Irritant Du Jour

All day people at work told me I looked great.

Someone asked if I was losing weight (yes, I’m still on a fucking liquid diet and pissed off about it, and don’t get me started on the weight loss crap), two people told me my hair looked fabulous (I rolled out of bed ten minutes before I was supposed to leave the house and didn’t get a shower, so I smelled bad to boot), and somebody else complimented me on my outfit (part of which included black shoes whose scuffs are noticeably covered up with black Sharpie marker). I also felt nauseous all day.

Maybe people were trying to make me feel better because I so obviously felt shitty. Or maybe I’m just dangerously fabulous when I don’t sleep, eat, or feel healthy. Who knows?

11 Responses to “Irritant Du Jour”


  1. 1 Roxanne Aug 23rd, 2007 at 9:27 pm

    I vote for dangerously fabulous!

  2. 2 Lauren Aug 23rd, 2007 at 9:28 pm

    Rox, I love you.

  3. 3 Marked Hoosier Aug 23rd, 2007 at 11:29 pm

    Who doesn’t love Roxanne? Or Lauren?

    (Yes, I am a kiss up. :) )

  4. 4 Chuck Aug 24th, 2007 at 12:45 am

    They tried to make you go to rehab and you said no, no, no!

  5. 5 Sheelzebub Aug 24th, 2007 at 10:54 am

    When I was much younger and had the godawful eczema on the face issue, I found that it went away when my diet was horrific–think Doritos and coffee. People would tell me how great I looked, and I think it was mainly because the sunburnt lizard look had dissipated a bit.

  6. 6 jeffliveshere Aug 24th, 2007 at 11:09 am

    Pretty much the only time I get told I’m attractive is while I’m sick, or just after, or when I’m depressed, and I have never really figured it out.

  7. 7 BetaCandy Aug 24th, 2007 at 11:42 am

    Consistently, all my life, when I go out looking and feeling like crap, people approach me. Men hit on me. Sometimes women hit on me.

    The rest of the time, I’m “unapproachable/intimidating”.

    I like to think of it as: I’m just so unbelievably fabulous when I feel good, that ONLY when I feel like shit am I down on a level where mundanes dare approach. ;)

  8. 8 Amanda Marcotte Aug 24th, 2007 at 12:09 pm

    You have the bohemian glamor of a drunk punk rocker, so the more you look like Courtney Love on a bender, the more attractive you are.

  9. 9 Roy Aug 24th, 2007 at 1:29 pm

    HAHA!

    People are weird.
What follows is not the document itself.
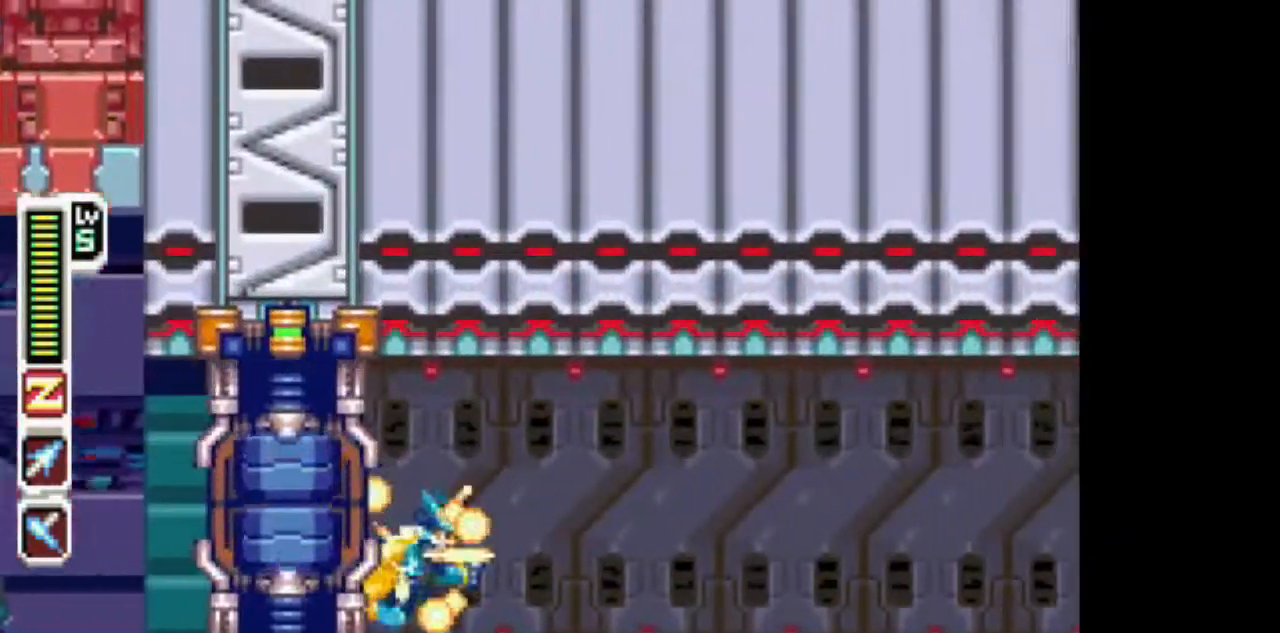
{"buttons": ["TRIANGLE", "DPAD_RIGHT"], "events": []}
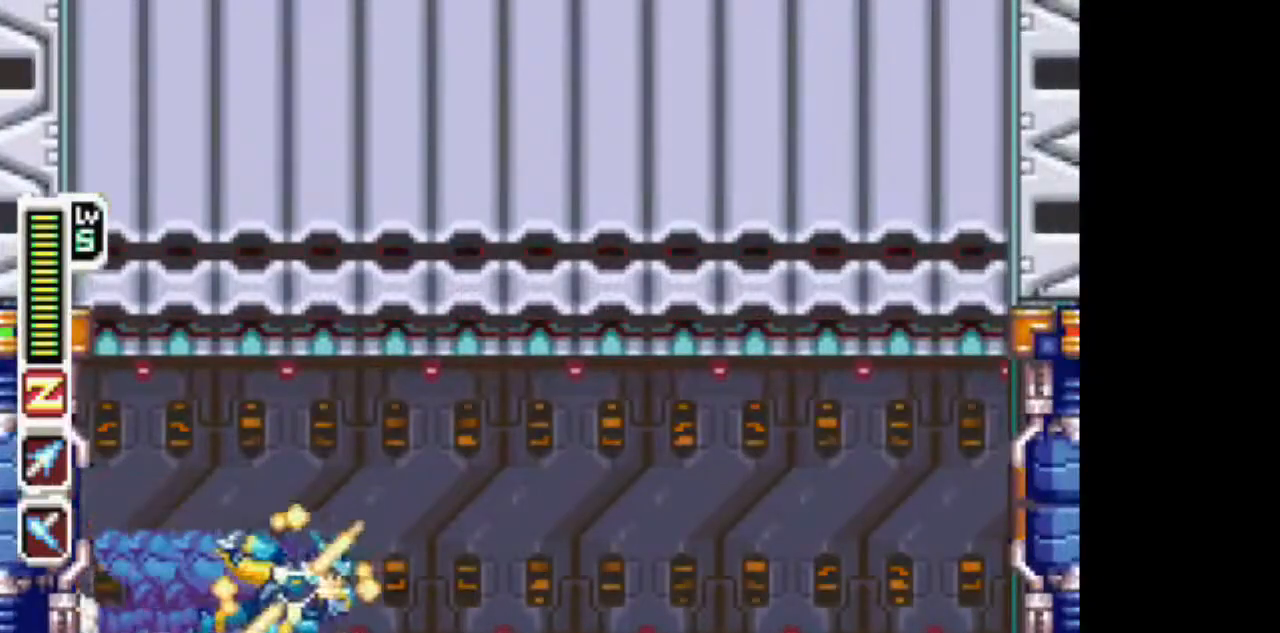
{"buttons": ["TRIANGLE", "DPAD_RIGHT"], "events": [[133, "CIRCLE", "down"], [233, "CIRCLE", "up"]]}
When I was 18, I had mono, and lost a bunch of weight. You know, from the starving to death while sleeping 18 hours a day and feeling like I was on fire and not having the energy to even shower… When I finally felt well enough to move again, and went out, I felt like death warmed over, and the first thing people said was something along the lines of “Hey, you look great! Have you been working out?”

    No.
    I’m dying.
    Shut the fuck up.

  10. 10 Hugo Aug 24th, 2007 at 2:53 pm

    I still want pictures.

    And I echo Roxanne.

  11. 11 kate Aug 26th, 2007 at 9:19 pm

    Hardly a mystery since a review of fashion mags and models’ exploits reveals that people love a sickly, waifly looking woman. Says much about our culture I tell you.

    When I was anorexic and participating heavily in the party life in my twenties and the ribs showed through my back, I was hit on continuously and complimented on my ‘healthy looks’. A healthy lifestyle has turned admiration to bitter distance from most.